Doubs : Une septuagénaire tue son mari avec un marteau.
Une femme de 77 ans a été mise en examen et incarcérée pour « homicide sur conjoint », selon la vice-procureure de Besançon, Christine de Curraize. La septuagénaire a reconnu avoir tué son mari de 88 ans dans la nuit de jeudi à vendredi, en lui portant de multiples coups avec un marteau alors qu’il dormait.
Une femme de 77 ans a été mise en examen et placée en détention, dimanche, pour « homicide sur conjoint », a déclaré la vice-procureure de Besançon, Christine de Curraize, lors d’une conférence de presse. Accusée d’avoir tué son mari malade à coups de marteau, elle a ensuite été transférée dans un établissement psychiatrique en raison de son état mental.

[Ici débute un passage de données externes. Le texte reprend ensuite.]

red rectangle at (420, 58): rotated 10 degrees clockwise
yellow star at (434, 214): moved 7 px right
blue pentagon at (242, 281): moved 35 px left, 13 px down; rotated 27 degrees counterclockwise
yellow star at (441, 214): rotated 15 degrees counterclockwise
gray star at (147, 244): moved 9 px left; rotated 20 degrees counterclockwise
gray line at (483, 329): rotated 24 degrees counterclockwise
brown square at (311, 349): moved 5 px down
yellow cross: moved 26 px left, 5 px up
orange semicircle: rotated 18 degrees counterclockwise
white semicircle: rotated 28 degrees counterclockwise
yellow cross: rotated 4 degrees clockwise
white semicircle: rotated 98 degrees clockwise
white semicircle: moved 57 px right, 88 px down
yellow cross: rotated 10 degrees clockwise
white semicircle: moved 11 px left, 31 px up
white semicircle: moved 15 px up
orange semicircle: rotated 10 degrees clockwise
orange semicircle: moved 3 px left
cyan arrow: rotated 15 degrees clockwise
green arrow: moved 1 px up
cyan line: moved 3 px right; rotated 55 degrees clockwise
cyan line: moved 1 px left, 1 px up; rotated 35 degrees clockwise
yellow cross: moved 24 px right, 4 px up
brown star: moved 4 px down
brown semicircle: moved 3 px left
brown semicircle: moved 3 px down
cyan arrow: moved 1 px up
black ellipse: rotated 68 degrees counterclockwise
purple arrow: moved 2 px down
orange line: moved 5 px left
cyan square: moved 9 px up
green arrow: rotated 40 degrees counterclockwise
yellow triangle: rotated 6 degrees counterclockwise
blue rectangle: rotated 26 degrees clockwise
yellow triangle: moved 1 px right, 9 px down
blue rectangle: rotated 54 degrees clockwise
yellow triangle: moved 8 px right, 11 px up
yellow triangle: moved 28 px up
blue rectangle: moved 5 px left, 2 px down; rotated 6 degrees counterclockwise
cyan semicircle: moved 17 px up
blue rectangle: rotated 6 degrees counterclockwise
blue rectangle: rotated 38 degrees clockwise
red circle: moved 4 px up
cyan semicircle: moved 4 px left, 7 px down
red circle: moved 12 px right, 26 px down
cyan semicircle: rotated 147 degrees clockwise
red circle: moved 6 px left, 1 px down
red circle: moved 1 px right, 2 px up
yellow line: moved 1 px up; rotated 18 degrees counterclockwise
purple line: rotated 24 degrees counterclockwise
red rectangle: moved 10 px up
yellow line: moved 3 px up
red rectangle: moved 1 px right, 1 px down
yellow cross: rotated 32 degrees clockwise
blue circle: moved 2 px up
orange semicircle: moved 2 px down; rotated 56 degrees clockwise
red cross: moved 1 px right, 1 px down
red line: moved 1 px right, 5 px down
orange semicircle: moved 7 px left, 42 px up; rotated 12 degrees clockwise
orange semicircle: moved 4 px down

La septuagénaire prenait soin de son mari, âgé de 88 ans, qui souffrait de la maladie d’Alzheimer et de problèmes urinaires. La santé de l’octogénaire s’était « considérablement dégradée ces derniers temps » et il devait intégrer un Ehpad cette semaine, a précisé la magistrate.
**« Épuisée » par la situation**
En garde à vue, la suspecte a reconnu avoir tué son mari dans la nuit de jeudi à vendredi, au sein de leur domicile à Grandfontaine, dans le Doubs. « Elle a expliqué qu’elle s’était réveillée la nuit et que, sur un coup de tête, qu’elle liait à son état de fatigue, elle s’était emparée d’un marteau et avait porté de multiples coups sur le crâne de son mari alors qu’il dormait », a rapporté la magistrate.
« Elle a ensuite souhaité se donner la mort, s’alcoolisant pour se donner du courage », a ajouté Christine de Curraize. La femme s’était entaillé les bras et avait tenté de se défenestrer, sans toutefois mener son projet à terme. Des voisins, l’ayant aperçue à sa fenêtre au premier étage, vendredi vers 8h30, étaient intervenus pour lui porter assistance et avaient découvert son mari gisant dans son lit, la tête ensanglantée.
Cette mère de trois enfants adultes, qui « s’occupait constamment de son mari », a avoué aux enquêteurs de la gendarmerie être « épuisée » par la situation. De leur côté, les proches du couple ont été « extrêmement surpris du passage à l’acte » de cette femme qui était « très présente pour son mari ». Selon la vice-procureure, ils « n’avaient pas mesuré l’intensité de sa fatigue, ni constaté d’état dépressif ».